#### Directives
**1.** In the forum post about making frame and panel doors, how thick are the oak stiles and cross pieces?
**2.** Carry on the forum thread about frame and panel doors, starting after its last sentence.

#### Quoted passage
# Frame and panel doors by the inexperienced?



## johnbb99 (27 Jul 2018)

I am currently making my first attempt at frame and panel doors.
They will be used on the front of built-in cupboards, there will be 4, all the same.
I have solid oak stiles and cross pieces being 90 mm and 110 mm respectively, and 19mm thick.
I am making up the panels from thinner pieces of oak of the same width either 90 or 110 and about either 6 or 10 mm thick.
I know it is conventional to tongue and groove the panel pieces so they hold together and to fit them into a groove in the frame; however I am keen to avoid any work that requires skills beyond my limited ones and wonder if it would be a good idea to do a simplified version.

What if I joined the strips in the panel with overlapping rebates (kind of tongue and 2/3 groove) and laid the finished pieces of the panel in a rebate in the back of the frame which I can then hold in place using cross straps (say 15mm square) that press the panel into the rebate and are screwed into the back of the mainframe , with slotted holes to allow for movement.
I guess it is best to glue the individual strips together at their overlapping rebate and I will be allowing space at both sides for expansion. 
What does anyone think?
I do have an ancient trend craftsman router table available and also a wood rat but I am concerned that I will not be able to rout grooves accurately and successfully without ruining half my carefully made frames and panel pieces.

Dataset entries
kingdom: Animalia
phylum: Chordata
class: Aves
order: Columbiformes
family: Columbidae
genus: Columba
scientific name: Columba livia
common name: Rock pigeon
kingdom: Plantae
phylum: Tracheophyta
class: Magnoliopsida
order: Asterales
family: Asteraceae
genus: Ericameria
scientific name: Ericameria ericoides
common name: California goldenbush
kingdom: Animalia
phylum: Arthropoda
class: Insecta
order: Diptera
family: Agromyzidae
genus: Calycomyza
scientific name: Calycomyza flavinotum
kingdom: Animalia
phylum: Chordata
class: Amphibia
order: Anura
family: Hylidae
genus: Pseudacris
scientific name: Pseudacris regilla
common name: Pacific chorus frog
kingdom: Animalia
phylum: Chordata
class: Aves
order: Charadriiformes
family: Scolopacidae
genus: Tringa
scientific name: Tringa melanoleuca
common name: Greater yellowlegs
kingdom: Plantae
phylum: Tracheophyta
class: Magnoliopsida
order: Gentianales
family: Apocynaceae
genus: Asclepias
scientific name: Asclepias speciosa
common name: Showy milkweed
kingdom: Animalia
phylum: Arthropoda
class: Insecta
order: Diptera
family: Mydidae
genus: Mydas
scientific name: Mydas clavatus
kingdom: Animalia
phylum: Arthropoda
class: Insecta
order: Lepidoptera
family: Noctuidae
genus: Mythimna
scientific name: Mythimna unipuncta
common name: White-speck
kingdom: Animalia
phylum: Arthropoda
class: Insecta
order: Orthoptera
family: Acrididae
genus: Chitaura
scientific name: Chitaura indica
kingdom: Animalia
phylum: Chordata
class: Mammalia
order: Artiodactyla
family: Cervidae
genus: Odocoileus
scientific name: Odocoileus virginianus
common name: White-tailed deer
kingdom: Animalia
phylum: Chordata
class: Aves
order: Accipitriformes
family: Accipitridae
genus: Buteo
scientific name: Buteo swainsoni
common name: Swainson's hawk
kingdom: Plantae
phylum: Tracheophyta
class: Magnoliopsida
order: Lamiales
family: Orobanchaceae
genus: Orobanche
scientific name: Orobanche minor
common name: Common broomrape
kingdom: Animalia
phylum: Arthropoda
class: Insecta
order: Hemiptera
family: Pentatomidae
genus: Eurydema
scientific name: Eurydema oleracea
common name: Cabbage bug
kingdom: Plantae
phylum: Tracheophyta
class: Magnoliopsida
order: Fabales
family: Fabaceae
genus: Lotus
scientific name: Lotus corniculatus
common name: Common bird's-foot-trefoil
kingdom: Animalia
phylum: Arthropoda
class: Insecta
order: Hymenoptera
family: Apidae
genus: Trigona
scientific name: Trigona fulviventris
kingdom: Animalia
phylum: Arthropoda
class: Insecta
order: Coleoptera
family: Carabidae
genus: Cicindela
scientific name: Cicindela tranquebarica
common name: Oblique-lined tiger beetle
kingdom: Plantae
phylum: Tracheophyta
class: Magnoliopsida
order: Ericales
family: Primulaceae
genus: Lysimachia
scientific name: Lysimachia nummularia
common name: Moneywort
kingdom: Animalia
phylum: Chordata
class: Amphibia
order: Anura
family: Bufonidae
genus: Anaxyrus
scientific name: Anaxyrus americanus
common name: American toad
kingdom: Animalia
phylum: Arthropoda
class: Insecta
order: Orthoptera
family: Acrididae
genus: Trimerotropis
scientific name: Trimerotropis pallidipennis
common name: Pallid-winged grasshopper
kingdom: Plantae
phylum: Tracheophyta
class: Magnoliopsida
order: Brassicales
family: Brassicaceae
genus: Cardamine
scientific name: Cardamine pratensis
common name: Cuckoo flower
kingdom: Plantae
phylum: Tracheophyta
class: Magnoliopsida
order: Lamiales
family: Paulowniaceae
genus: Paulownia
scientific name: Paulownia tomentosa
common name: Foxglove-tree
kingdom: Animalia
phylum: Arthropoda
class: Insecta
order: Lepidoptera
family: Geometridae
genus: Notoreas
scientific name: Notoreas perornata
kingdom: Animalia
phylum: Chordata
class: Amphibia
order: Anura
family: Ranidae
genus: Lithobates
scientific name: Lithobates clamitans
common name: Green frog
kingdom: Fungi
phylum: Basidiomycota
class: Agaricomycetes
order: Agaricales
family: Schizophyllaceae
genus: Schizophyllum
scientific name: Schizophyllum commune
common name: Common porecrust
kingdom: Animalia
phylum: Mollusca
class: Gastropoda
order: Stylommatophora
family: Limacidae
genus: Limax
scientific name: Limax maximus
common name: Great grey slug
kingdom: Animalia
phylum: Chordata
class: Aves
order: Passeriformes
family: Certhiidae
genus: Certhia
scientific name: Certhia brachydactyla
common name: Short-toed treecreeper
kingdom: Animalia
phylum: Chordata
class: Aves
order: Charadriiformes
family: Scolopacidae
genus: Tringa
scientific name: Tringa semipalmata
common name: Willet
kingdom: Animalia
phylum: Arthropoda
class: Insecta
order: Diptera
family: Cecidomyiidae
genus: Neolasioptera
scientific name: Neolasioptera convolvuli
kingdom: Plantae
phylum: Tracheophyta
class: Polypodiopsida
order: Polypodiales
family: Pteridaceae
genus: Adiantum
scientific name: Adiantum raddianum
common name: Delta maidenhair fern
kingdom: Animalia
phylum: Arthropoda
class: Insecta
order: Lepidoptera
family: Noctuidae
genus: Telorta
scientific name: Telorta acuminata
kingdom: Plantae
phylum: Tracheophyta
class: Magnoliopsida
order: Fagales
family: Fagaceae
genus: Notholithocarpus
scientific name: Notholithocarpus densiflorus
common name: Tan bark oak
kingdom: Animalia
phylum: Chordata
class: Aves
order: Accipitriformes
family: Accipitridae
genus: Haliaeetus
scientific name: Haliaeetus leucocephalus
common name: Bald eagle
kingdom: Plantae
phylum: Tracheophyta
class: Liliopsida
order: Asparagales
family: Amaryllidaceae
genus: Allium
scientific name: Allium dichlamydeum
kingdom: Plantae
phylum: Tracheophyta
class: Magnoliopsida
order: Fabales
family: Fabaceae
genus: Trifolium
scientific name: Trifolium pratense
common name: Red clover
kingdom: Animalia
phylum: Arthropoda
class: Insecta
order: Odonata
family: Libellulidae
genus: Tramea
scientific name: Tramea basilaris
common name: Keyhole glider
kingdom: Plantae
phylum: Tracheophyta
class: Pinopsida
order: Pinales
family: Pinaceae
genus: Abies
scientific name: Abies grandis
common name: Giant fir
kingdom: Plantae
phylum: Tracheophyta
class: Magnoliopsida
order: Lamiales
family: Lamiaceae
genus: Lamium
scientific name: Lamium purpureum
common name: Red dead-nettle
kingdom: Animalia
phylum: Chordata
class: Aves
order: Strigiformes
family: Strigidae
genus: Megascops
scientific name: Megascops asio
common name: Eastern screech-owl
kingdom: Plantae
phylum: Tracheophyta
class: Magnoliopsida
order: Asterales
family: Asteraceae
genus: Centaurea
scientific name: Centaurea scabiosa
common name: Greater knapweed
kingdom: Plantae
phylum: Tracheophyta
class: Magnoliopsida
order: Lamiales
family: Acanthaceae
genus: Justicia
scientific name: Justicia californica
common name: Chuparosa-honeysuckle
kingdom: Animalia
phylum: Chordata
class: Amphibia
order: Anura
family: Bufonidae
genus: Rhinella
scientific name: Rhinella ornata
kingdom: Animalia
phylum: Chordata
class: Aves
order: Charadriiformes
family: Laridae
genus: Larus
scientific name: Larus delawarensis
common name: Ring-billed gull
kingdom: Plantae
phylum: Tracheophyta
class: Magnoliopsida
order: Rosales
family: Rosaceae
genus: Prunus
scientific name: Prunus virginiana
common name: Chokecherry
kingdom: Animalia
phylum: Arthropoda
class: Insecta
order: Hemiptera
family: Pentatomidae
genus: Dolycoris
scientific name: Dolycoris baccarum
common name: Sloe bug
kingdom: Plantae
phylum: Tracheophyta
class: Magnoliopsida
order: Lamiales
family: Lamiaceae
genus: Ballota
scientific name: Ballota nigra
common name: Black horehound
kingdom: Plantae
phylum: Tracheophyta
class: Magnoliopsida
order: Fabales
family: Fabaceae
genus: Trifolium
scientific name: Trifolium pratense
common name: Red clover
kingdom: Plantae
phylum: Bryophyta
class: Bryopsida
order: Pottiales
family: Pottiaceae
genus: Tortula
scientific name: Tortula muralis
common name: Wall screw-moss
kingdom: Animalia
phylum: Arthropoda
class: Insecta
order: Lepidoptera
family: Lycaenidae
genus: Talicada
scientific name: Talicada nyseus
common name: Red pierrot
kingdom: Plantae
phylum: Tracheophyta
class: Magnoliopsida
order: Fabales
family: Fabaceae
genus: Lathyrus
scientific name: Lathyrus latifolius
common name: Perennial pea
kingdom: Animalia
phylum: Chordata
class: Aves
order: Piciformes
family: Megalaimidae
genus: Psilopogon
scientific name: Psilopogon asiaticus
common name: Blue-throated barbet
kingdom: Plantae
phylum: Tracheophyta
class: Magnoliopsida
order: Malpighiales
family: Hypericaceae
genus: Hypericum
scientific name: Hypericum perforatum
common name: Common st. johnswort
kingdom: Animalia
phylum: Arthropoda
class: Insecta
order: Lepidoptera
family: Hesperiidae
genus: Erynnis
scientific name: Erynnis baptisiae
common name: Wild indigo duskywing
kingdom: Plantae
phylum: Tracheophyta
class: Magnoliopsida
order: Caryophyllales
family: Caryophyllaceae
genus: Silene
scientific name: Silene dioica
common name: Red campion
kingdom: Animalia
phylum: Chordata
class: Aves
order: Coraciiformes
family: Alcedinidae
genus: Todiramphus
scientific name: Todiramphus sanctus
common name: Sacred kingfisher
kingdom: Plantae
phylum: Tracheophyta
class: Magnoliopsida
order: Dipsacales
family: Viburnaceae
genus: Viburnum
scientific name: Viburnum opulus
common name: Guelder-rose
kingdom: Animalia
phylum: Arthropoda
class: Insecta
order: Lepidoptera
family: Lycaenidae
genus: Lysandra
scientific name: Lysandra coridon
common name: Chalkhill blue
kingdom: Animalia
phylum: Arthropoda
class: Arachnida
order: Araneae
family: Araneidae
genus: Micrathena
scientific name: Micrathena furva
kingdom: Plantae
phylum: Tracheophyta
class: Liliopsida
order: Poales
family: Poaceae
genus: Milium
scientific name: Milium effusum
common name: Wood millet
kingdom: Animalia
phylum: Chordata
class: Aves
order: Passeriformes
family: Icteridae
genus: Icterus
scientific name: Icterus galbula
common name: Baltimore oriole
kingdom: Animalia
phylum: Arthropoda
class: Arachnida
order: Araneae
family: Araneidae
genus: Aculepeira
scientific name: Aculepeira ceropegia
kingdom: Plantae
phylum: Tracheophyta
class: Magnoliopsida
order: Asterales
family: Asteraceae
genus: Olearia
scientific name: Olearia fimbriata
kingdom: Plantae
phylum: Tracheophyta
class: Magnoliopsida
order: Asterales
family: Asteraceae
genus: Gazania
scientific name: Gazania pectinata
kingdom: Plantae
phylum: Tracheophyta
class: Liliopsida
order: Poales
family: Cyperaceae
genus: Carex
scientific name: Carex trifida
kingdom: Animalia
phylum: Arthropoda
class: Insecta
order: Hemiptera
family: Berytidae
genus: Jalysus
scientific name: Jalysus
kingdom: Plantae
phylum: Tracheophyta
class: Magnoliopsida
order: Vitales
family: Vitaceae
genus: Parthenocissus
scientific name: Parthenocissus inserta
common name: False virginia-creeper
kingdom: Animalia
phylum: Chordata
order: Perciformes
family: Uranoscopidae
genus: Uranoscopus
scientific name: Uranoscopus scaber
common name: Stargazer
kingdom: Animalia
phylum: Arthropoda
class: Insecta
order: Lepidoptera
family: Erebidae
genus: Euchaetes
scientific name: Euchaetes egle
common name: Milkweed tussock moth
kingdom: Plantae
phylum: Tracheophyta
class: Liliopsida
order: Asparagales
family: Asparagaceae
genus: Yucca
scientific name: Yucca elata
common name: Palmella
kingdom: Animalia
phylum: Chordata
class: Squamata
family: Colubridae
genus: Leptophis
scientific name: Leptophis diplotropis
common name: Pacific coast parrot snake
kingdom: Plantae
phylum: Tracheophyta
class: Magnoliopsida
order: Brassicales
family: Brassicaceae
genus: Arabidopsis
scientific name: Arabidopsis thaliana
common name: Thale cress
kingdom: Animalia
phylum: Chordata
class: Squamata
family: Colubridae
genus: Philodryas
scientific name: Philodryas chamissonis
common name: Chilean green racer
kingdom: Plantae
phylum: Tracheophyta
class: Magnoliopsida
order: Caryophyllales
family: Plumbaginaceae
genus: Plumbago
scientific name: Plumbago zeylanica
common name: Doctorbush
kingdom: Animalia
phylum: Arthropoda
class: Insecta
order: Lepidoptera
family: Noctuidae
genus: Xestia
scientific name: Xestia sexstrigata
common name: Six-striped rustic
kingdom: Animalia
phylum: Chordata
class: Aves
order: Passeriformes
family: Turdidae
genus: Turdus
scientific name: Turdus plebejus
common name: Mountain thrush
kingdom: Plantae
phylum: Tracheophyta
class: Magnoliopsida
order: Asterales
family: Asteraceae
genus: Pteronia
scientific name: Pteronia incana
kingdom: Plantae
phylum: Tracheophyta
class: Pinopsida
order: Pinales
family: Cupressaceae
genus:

#### Replies
**1.** 19 mm

**2.**
Is there an overriding reason why I should stick to the conventional method of making such a door.
Overall height is 850mm and width is 650.
Many thanks,
John.


----------



## custard (27 Jul 2018)

johnbb99":33e70yon said:


> I know it is conventional to tongue and groove the panel pieces so they hold together and to fit them into a groove in the frame; however I am keen to avoid any work that requires skills beyond my limited ones and wonder if it would be a good idea to do a simplified version.



John, I don't think it is "conventional" to T&G panel pieces together. It's not wrong as such, but the vast majority of panels are simply made up from straightforward, edge jointed pieces. And the grooves in the frame are a well proven method that saves time in the long run, especially if you run the grooves straight through (rather than having stopped grooves on the stiles) and fill the exposed stile grooves with haunched tenons.

However, let's go back a stage. It sounds like you're making a common woodworking mistake, you're jumping in to a project that's some way beyond your skills. It's easy to get overly enthusiastic and tackle a challenging project, but if it's too challenging then the results will almost certainly disappoint and you risk becoming frustrated and packing in the hobby entirely.

Why not get some scrap or cheap pine and run up a smaller sized test piece first? That's the way to build skills and master equipment without destroying your timber stocks. Cabinet scale frame and panel doors aren't rocket science, but they still need to be done right and there are literally dozens of ways of cocking it up. Unfortunately you probably don't yet know what most of these secret traps actually are, so it makes sense to discover them while using scrap wood.


----------



## AndyT (27 Jul 2018)

You can make panelled doors in easier ways which will be ok. 
Here's an example. It's DIY, not fine woodworking, and is from nearly 30 years ago when I had little experience and few tools - nothing to cut a groove with. I don't offer it as an example of good work, just as evidence of what you can get away with using simple techniques. 

It's a pine cabinet to support a washbasin in a bedroom.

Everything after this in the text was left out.